A 70 year old female with diabeter gets infected with SARS-cov2. Patient develops grade 1 CRS as reflected by fever of 38.5° C. but has normal blood pressure and normal saturation of O2 as measured by pulse oximetry. Patient is not hypoxic. Patient is then administered Dasatinib 70 mg PO daily on day 1 which is gradually increased to 140 mg PO daily on day 3 and then continued daily at 140 mg PO dose. The patient tolerates the medication well and does not require supplementation oxygen after initiation of Dasatinib. In an alternate embodiment, the patient is given Ponatinib (30 mg PO every day) or Bosutinib (600 mg PO every day) or Tocilizumab (8 mg/kg i.v.) or Sarilumab (200 mg subcutaneously every 2 weeks), or Siltuximab (11 mg/kg i.v.) instead of Dasatinib. In an alternate embodiment, the patient is also given Lopinavir/Ritonavir (100/50 mg every four hours) or is given Remdesivir or Favilavir at the recommended doses.

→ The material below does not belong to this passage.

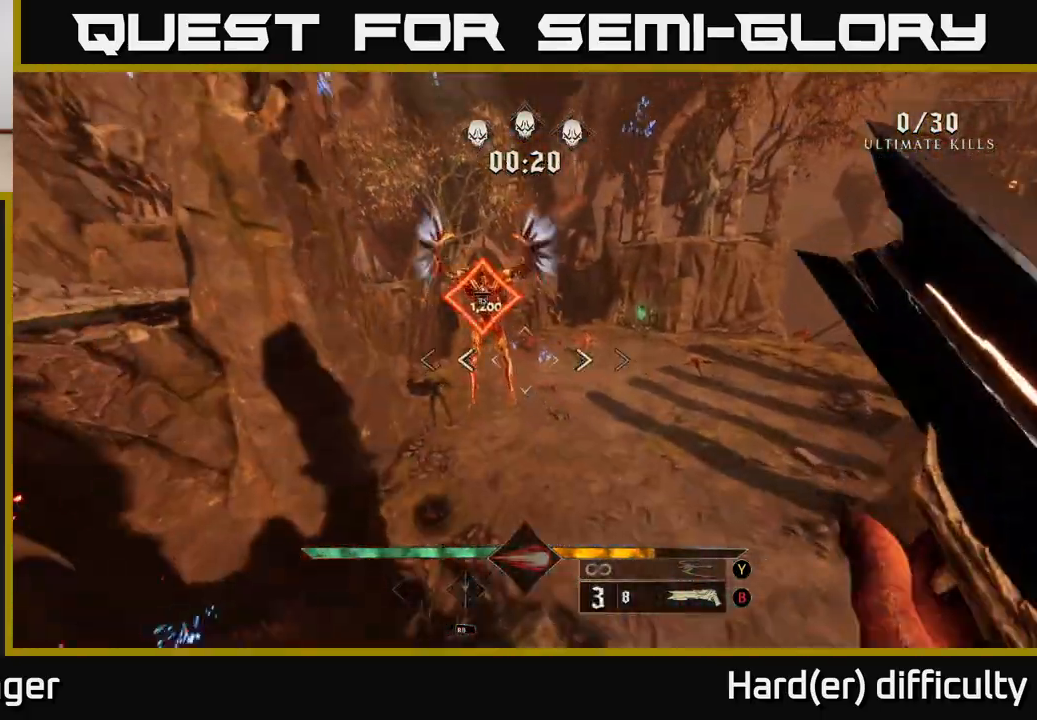
{"buttons": [], "left_stick": "up", "right_stick": "center", "events": [[83, "left_stick", "up-right"], [117, "right_stick", "up-left"], [233, "right_stick", "center"], [283, "left_stick", "center"], [467, "left_stick", "up"]]}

A 70 years old female with diabetes mellitus gets infected with SARS-cov2. Patient develops grade II CRS as reflected by persistent fever of greater than 38.5° C. for 24 hours, low blood pressure and low saturation of O2 (<90% on room air) as measured by pulse oximetry. Patient is then administered Dasatinib 140 mg PO daily within 4 hours of developing grade 2 CRS with stabilization. The patient tolerates Dasatinib well. In an alternate embodiment, the patient is given Ponatinib (30 mg PO every day) or Bosutinib (600 mg PO every day) or Tocilizumab (8 mg/kg i.v. ×1 repeated at 1 week interval if needed) or Sarilumab (200 mg subcutaneously every 2 weeks), or Siltuximab (11 mg/kg i.v time 1 and repeated at 1 week interval if needed.) instead of Dasatinib. In an alternate embodiment, the patient is also given prednisone 60 mg orally every day.
A 70 year old male gets infected with SARS-cov2 in a nursing home. Patient develops persistent fever lasting 24 hours, along with elevation of CRP (20 mg/L) and IL6 (15 pg/ml). Patient is administered intravenous fluids, vasopressin and supplement oxygen with a face mask without significant improvement. Patient is then administered Dasatinib 140 mg PO daily and Remdesivir with stabilization of oxygen requirement. The patient tolerates the medications well and does not require ventilatory support after initiation of Dasatinib. In an alternate embodiment, the patient is given Ponatinib (30 mg PO every day) or Bosutinib (600 mg PO every day) instead of Dasatinib and Remdesivir is replaced by Favilavir. In another alternate embodiment, the patient is given Dasatinib plus hydroxychloroquine 200 mg thrice daily and azithromycin 250 mg once a day.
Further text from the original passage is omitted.